## begin Records for this task

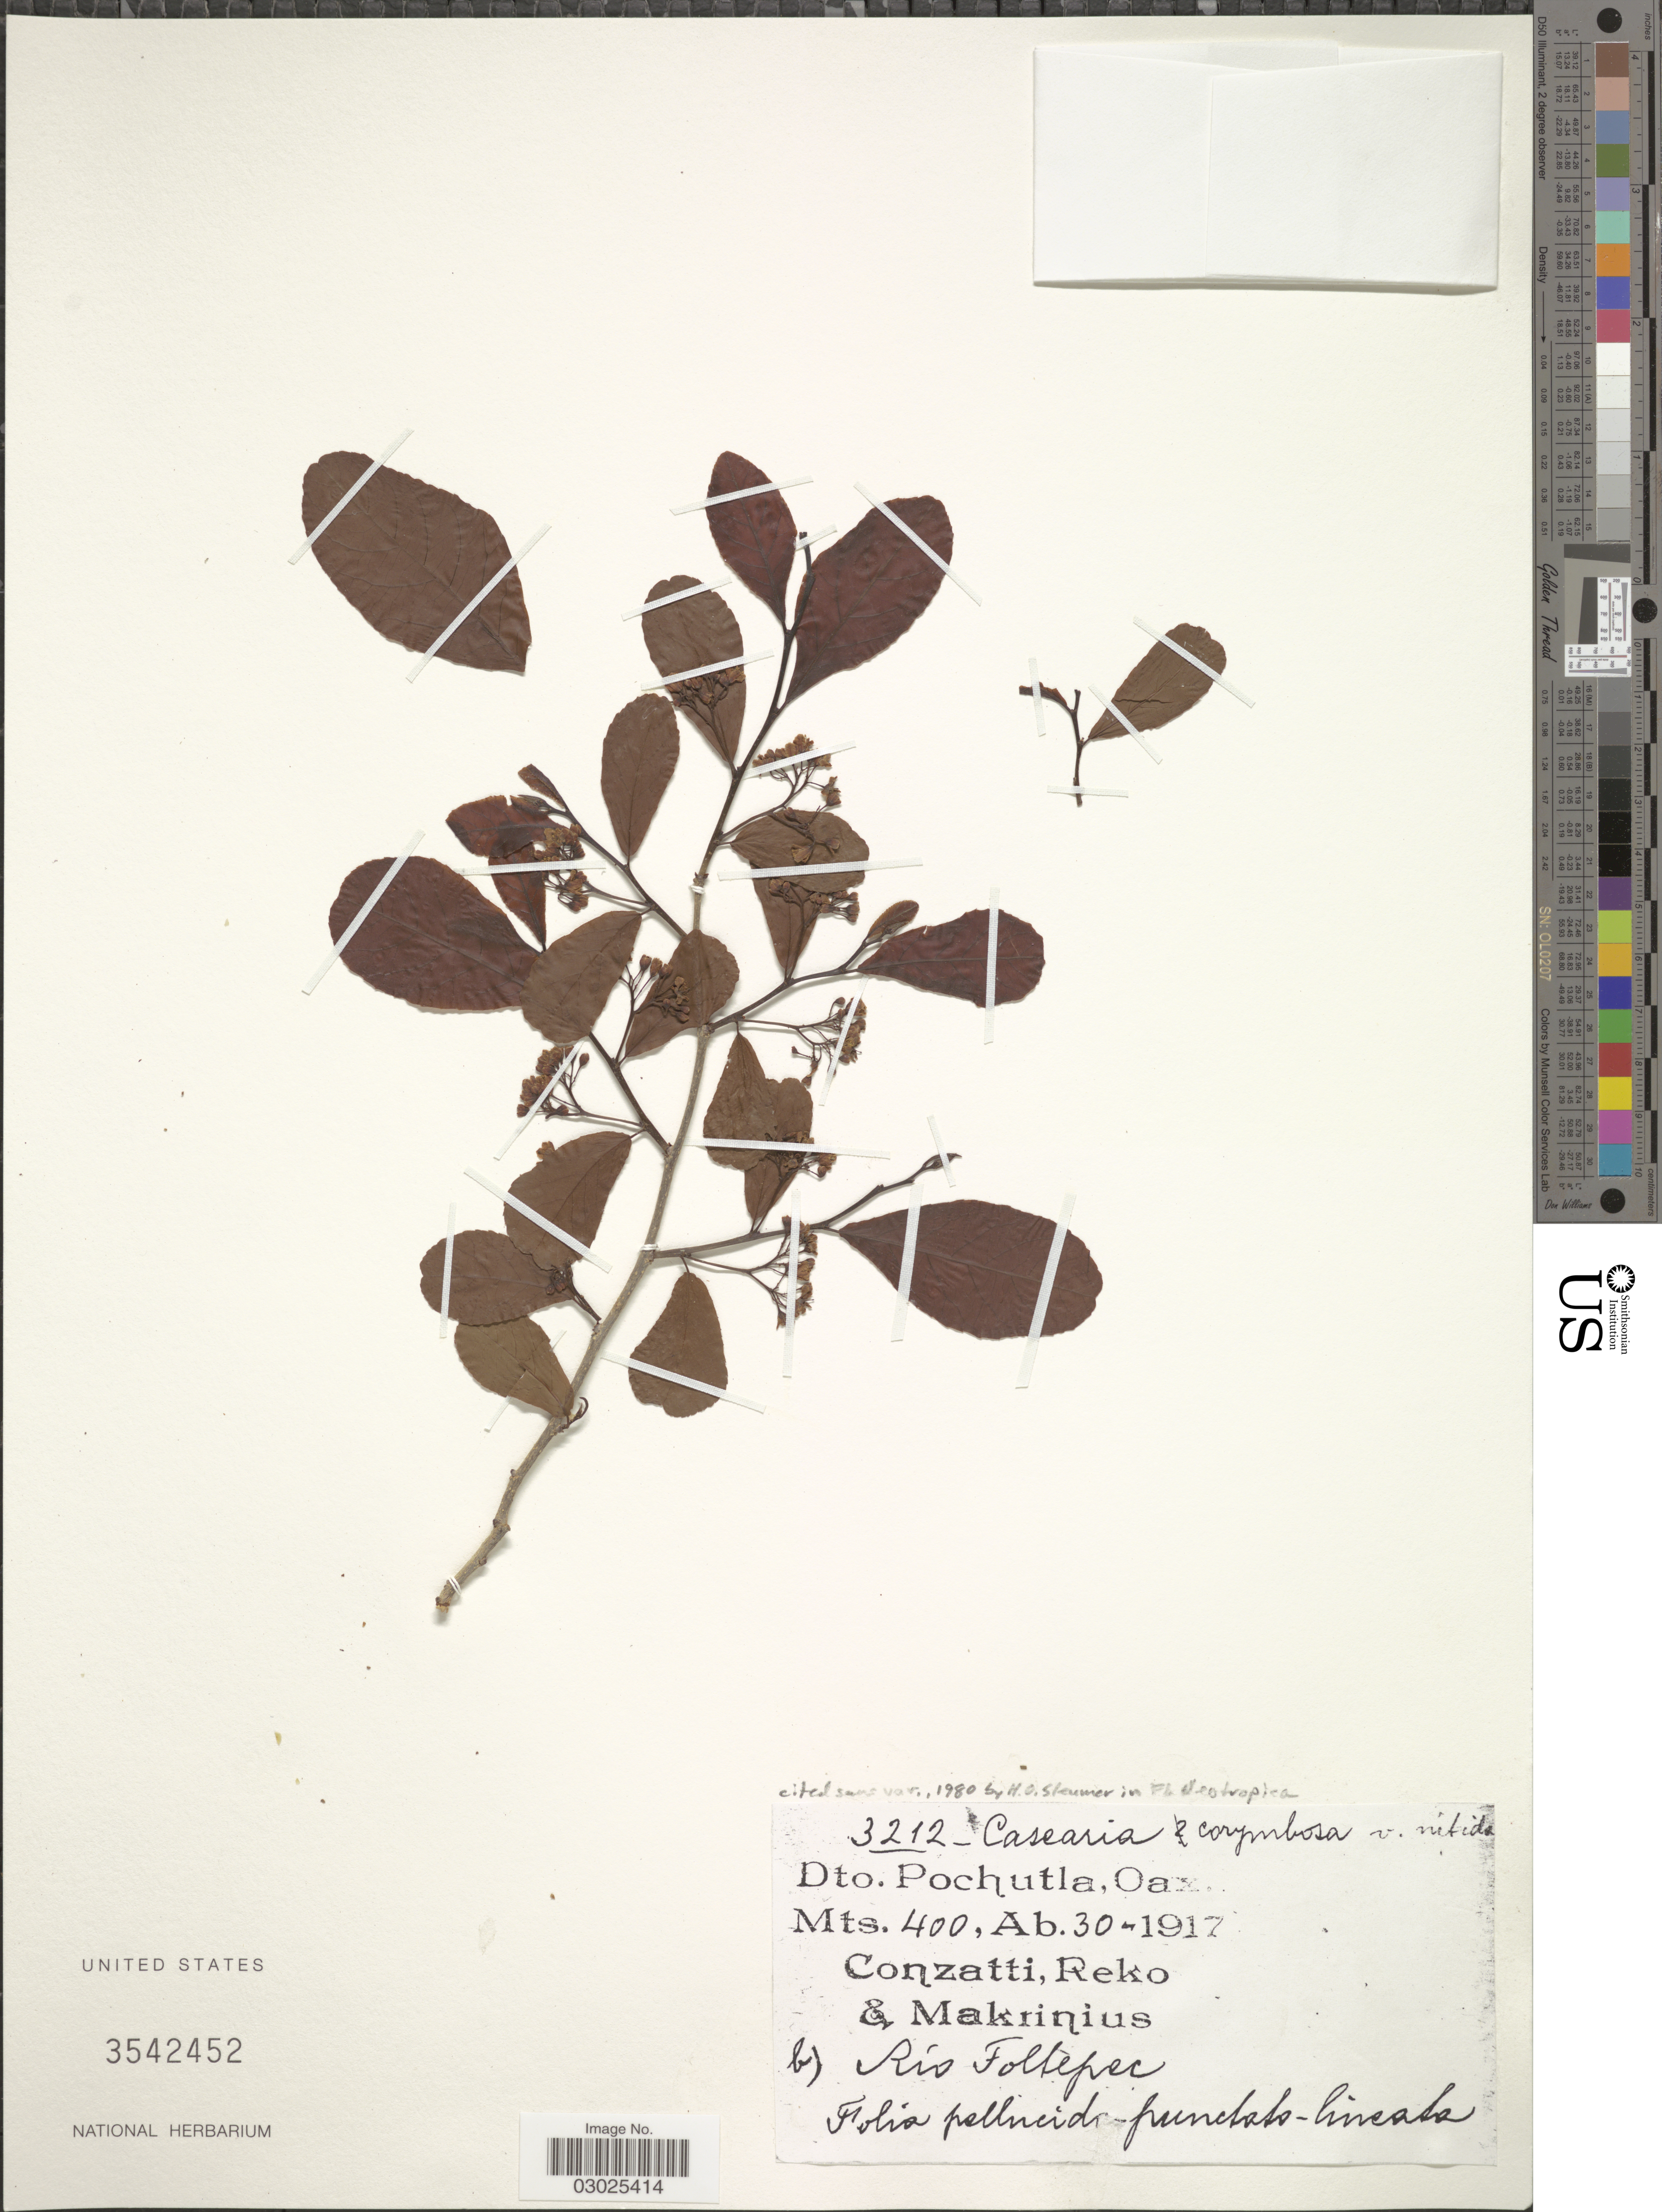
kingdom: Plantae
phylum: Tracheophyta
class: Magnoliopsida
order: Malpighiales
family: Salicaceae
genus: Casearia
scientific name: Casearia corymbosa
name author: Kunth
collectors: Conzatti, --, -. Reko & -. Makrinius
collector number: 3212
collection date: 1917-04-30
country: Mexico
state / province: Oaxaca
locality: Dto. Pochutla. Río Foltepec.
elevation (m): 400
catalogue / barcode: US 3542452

## end Records for this task

*Written request:* Recast the listing as a numbered list with one line per item, omitting any blank lines. Leave the picture out of your answer.

*Exercise output:*
1. kingdom: Plantae
2. phylum: Tracheophyta
3. class: Magnoliopsida
4. order: Malpighiales
5. family: Salicaceae
6. genus: Casearia
7. scientific name: Casearia corymbosa
8. name author: Kunth
9. collectors: Conzatti, --, -. Reko & -. Makrinius
10. collector number: 3212
11. collection date: 1917-04-30
12. country: Mexico
13. state / province: Oaxaca
14. locality: Dto. Pochutla. Río Foltepec.
15. elevation (m): 400
16. catalogue / barcode: US 3542452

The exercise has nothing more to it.